* Aufgaben:
a - Prüfen Sie, ob die folgenden Aussagen mit dem Lesetext übereinstimmen, und belegen Sie jede Antwort (ja oder nein) mit dem entscheidenden Wortlaut des Lesetextes. (i) Die Terminsgebühr entsteht auch für die Mitwirkung an Besprechungen zur Vermeidung eines Verfahrens. (ii) Bei einem Gespräch über weitere, nicht rechtshängige Ansprüche wird deren Wert nur berücksichtigt, wenn es zu einer Einigung kommt. (iii) Die Teilnahme an einem vom gerichtlichen Sachverständigen anberaumten Termin kann eine Terminsgebühr auslösen.
b - Schreiben Sie aus dem Lesetext den Abschnitt von „Auch hier entsteht“ bis „aus dem Mehrwert.“ wortgetreu ab.
c - Erläutern Sie in ein bis drei Sätzen, weshalb nach dem Lesetext neben der 1,3-Verfahrensgebühr eine 1,2-Terminsgebühr nach Nr. 3104 VV entsteht.

═══ Lesetext ═══

Auch hier entsteht neben der 1,3-Verfahrensgebühr eine 1,2-Terminsgebühr nach Nr. 3104 VV hinzu, da diese Gebühr nach Vorbem. 3 Abs. 3 S. 3 Nr. 2 VV auch für die Mitwirkung an Besprechungen zur Erledigung oder Vermeidung eines Verfahrens entsteht. Dass im Verfahren eine mündliche Verhandlung nicht vorgeschrieben ist, ist unerheblich.
Abzurechnen ist wie im vorangegangenen Beispiel 1.
Terminsgebühr entsteht auch aus einem eventuellen Mehrwert
Werden in einem selbstständigen Beweisverfahren Verhandlungen auch über weitere, dort nicht anhängige Gegenstände geführt, entsteht die Terminsgebühr auch aus dem Mehrwert.
Führen die Parteien im selbstständigen Beweisverfahren in einem gerichtlichen Termin ein Gespräch über weitere, nicht rechtshängige Ansprüche, ist die Terminsgebühr unter Berücksichtigung des Wertes dieser Ansprüche sowie desjenigen des Streitgegenstands festzusetzen, selbst wenn es insoweit nicht zu einer Einigung kommt.
OLG Celle, Beschl. v. 26.6.2008 – 4 W 73/08, AGS 2009, 84
3. Teilnahme am Sachverständigentermin
Hauptanwendungsfall Sachverständigentermin
Darüber hinaus kommt eine Terminsgebühr nach Vorbem. 3 Abs. 3 S. 3 Nr. 1 VV in Betracht, wenn der Anwalt an dem vom gerichtlichen Sachverständigen anberaumten Termin teilnimmt.

═══ Datenzeilen ═══

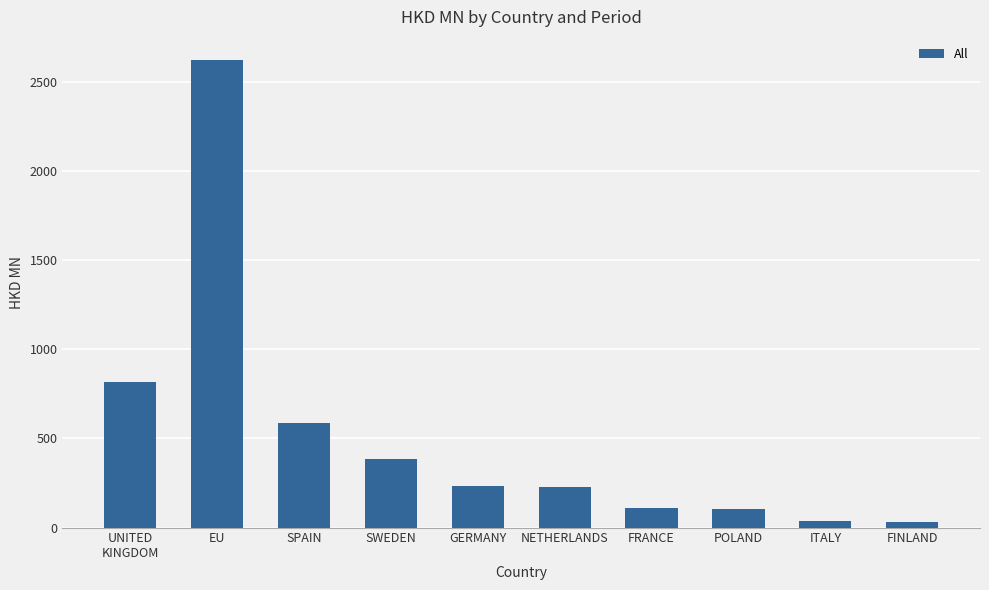

What is the value of the 4th bar from the left?

386.9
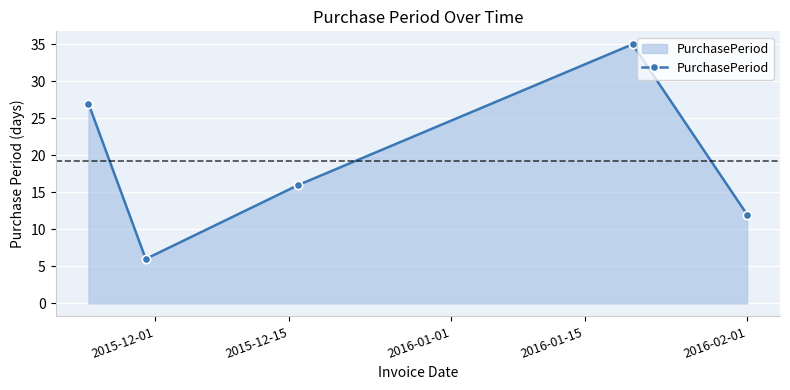

Reading left to right, list all the values displayed in this chart.

27	6	16	35	12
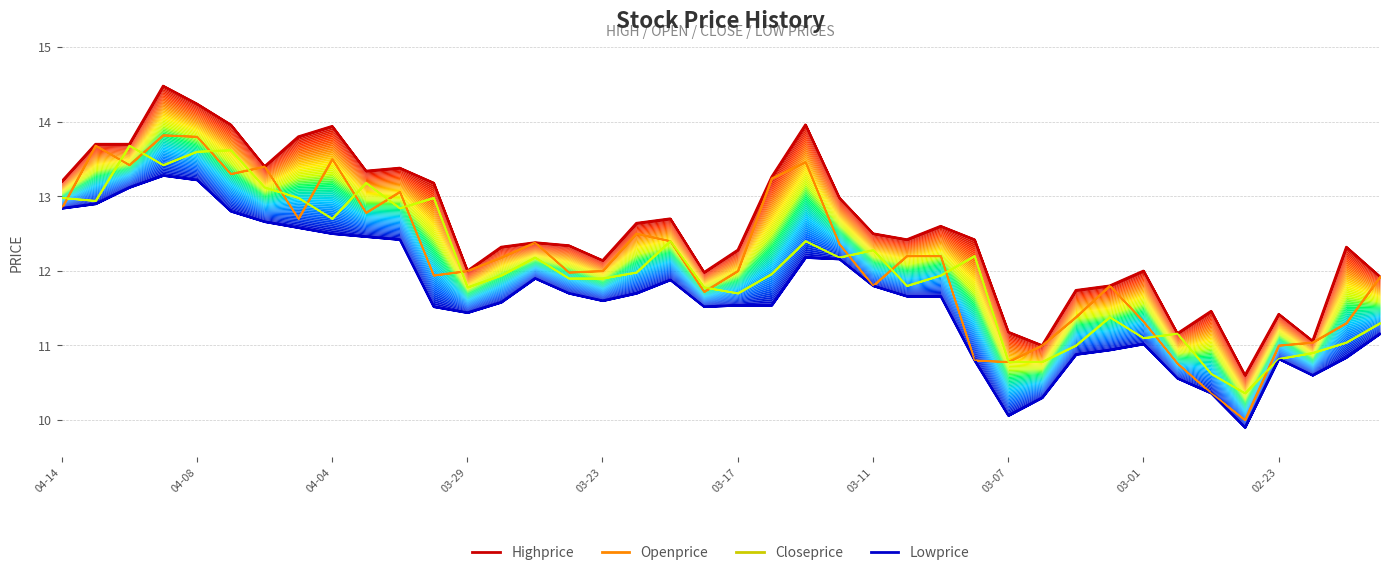

Which series has the largest total across all categories?

Highprice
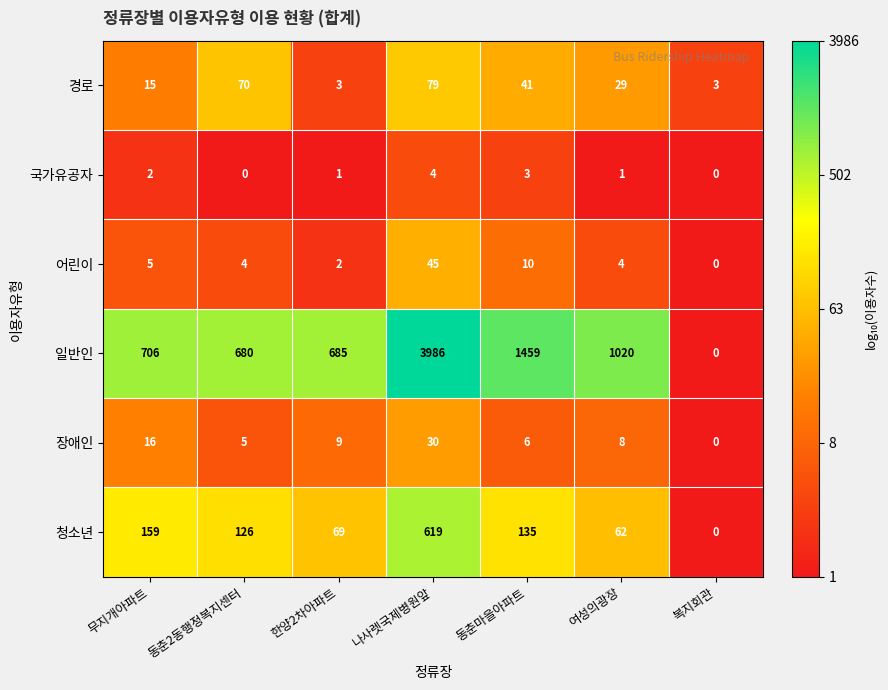

Rank the series at 나사렛국제병원앞 from lowest to highest value.

국가유공자, 장애인, 어린이, 경로, 청소년, 일반인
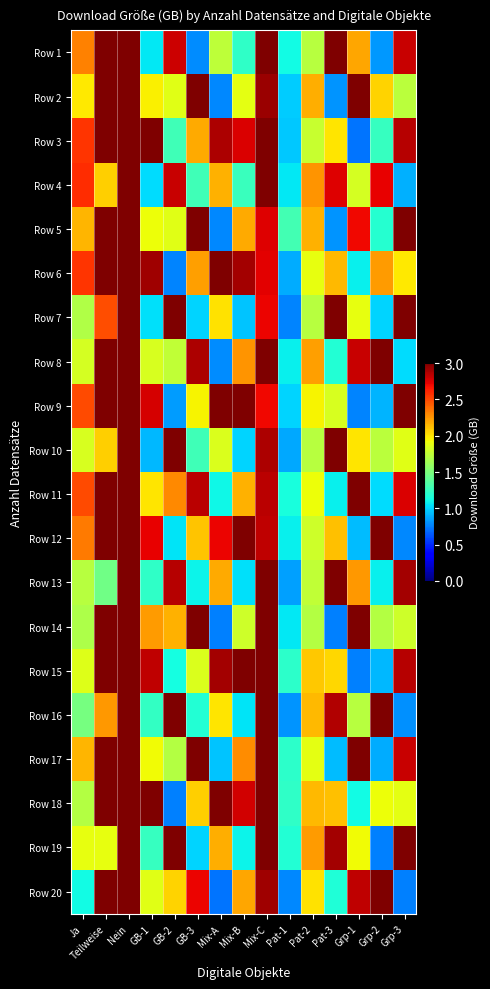

What is the total value across all series at Ja?

40.4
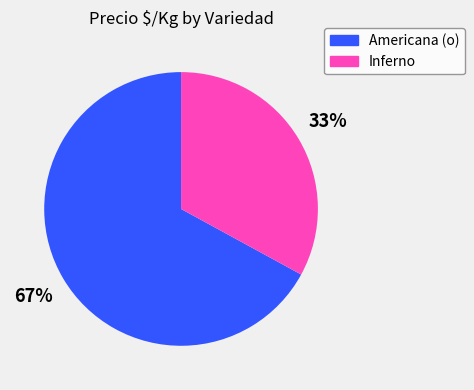

To the nearest percent, what is the difference between the largest and smallest slice percentages?

34%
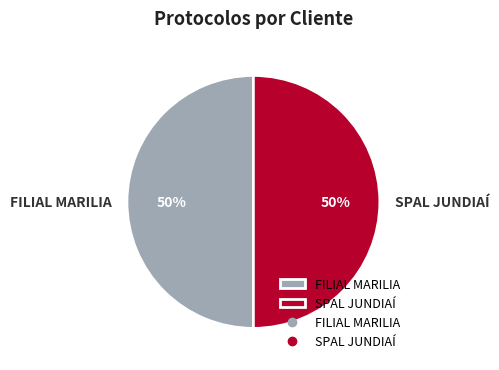

The SPAL JUNDIAÍ slice represents 50% of the pie. True or false?

True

═══

* Lösungen:
a -
(i) Ja: „auch für die Mitwirkung an Besprechungen zur Erledigung oder Vermeidung eines Verfahrens entsteht“
(ii) Nein: „selbst wenn es insoweit nicht zu einer Einigung kommt“
(iii) Ja: „kommt eine Terminsgebühr nach Vorbem. 3 Abs. 3 S. 3 Nr. 1 VV in Betracht, wenn der Anwalt an dem vom gerichtlichen Sachverständigen anberaumten Termin teilnimmt“

b -
Auch hier entsteht neben der 1,3-Verfahrensgebühr eine 1,2-Terminsgebühr nach Nr. 3104 VV hinzu, da diese Gebühr nach Vorbem. 3 Abs. 3 S. 3 Nr. 2 VV auch für die Mitwirkung an Besprechungen zur Erledigung oder Vermeidung eines Verfahrens entsteht. Dass im Verfahren eine mündliche Verhandlung nicht vorgeschrieben ist, ist unerheblich.
Abzurechnen ist wie im vorangegangenen Beispiel 1.
Terminsgebühr entsteht auch aus einem eventuellen Mehrwert
Werden in einem selbstständigen Beweisverfahren Verhandlungen auch über weitere, dort nicht anhängige Gegenstände geführt, entsteht die Terminsgebühr auch aus dem Mehrwert.

c - Die Terminsgebühr nach Nr. 3104 VV entsteht, weil sie nach Vorbem. 3 Abs. 3 S. 3 Nr. 2 VV auch für die Mitwirkung an Besprechungen zur Erledigung oder Vermeidung eines Verfahrens anfällt. Dass im Verfahren eine mündliche Verhandlung nicht vorgeschrieben ist, ist dafür unerheblich.